Speziell gegen Wiesbaden tat die mangelnde Torausbeute den Karlsruhern weh. Durch die Niederlage war der KSC auf Platz drei abgerutscht und wurde dadurch zum Jäger auf einen direkten Aufstiegsplatz.

Gordon gesperrt

Am Samstag (14 Uhr, live im SWR) kommt mit der Spielvereinigung Unterhaching nun der Zehnte in den Wildpark. Die Gäste haben 45 Tore geschossen, 34 kassiert – der KSC je zwei mehr. Seine Viererkette wird KSC-Coach Alois Schwartz aber nicht aus taktischen Gründen umbauen, sondern aufgrund der fünften gelben Karte von Innenverteidiger Gordon. Der 34-Jährige muss das Spiel von der Tribüne aus verfolgen.

Kobald als Innenverteidiger

Für Gordon wird Christoph Kobald neben David Pisot in die Viererkette rücken, Alexander Groiß wäre dann ein Kandidat im defensiven Mittelfeld neben Marvin Wanitzek. Eine andere Variante wäre es, Manuel Stiefler zurück auf die Sechs zu ziehen und Burak Camoglu auf die Außenposition zu stellen. Dieser belebte die Spiele nach seinen Einwechslungen zuletzt immer.
Welche Aufstellung Schwartz am Ende favorisiert, wird sich wohl erst am Samstag zeigen. „Wir tüfteln noch.“ Sicher ist, dass Ersatzkeeper Sven Müller weiter fehlen wird, auch Tim Kircher ist aktuell erkrankt.

In der Pflicht

Der KSC habe die bittere Niederlage analysiert und abgehakt, erklärte Schwartz bei der Pressekonferenz am Donnerstag vor dem Spiel. Die Karlsruher sehen sich „in der Pflicht“.
Anton Fink wurde noch deutlicher: Dass das viele Reden ein Ende haben müsse, und vielmehr 90 Minuten auf dem Platz gezeigt werde, „dass wir das Spiel gewinnen wollen“.
Vor Unterhaching warnt der KSC-Coach. Die Gäste seien zwar nach dem Winter nicht mehr in die Spur gekommen, haben aber Qualität und hatten beim 0:0-Remis gegen Halle „viel Pech“. Auf was es ankomme für die Karlsruher?
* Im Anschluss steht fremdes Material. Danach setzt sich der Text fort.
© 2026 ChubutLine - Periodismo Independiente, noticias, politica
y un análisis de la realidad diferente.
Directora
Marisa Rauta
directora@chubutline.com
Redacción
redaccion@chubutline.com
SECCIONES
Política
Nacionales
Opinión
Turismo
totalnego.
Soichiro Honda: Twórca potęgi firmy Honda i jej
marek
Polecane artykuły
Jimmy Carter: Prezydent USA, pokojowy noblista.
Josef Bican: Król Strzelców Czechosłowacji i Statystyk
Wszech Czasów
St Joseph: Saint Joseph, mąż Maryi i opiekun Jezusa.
Der KSC solle 90 Minuten das auf den Rasen bekommen, was in Wiesbaden die ersten 45 Minuten geklappt hatte, erklärt Fink. Ob der Stürmer über die volle Distanz ran darf, wird sich zeigen. Gegen Wiesbaden musste er nach 62 Minuten für Saliou Sané weichen.
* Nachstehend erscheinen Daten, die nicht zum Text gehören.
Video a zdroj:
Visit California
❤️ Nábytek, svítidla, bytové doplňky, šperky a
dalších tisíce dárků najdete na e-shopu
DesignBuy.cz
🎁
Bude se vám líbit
Abschied von Teil der Gegengerade

Den KSC-Fans ist ein Heimsieg aber noch aus einem anderen Grund besonders wichtig: Gegen Unterhaching werden ein letztes Mal die alten Fanblöcke auf der Gegengerade geöffnet sein. Bereits gegen Meppen beziehen sie die provisorische Tribüne. Daher ist nach dem Spiel gegen Unterhaching – nachdem alle Fans zunächst das Stadionrund verlassen haben – eine Abschiedsfeier im Block genehmigt.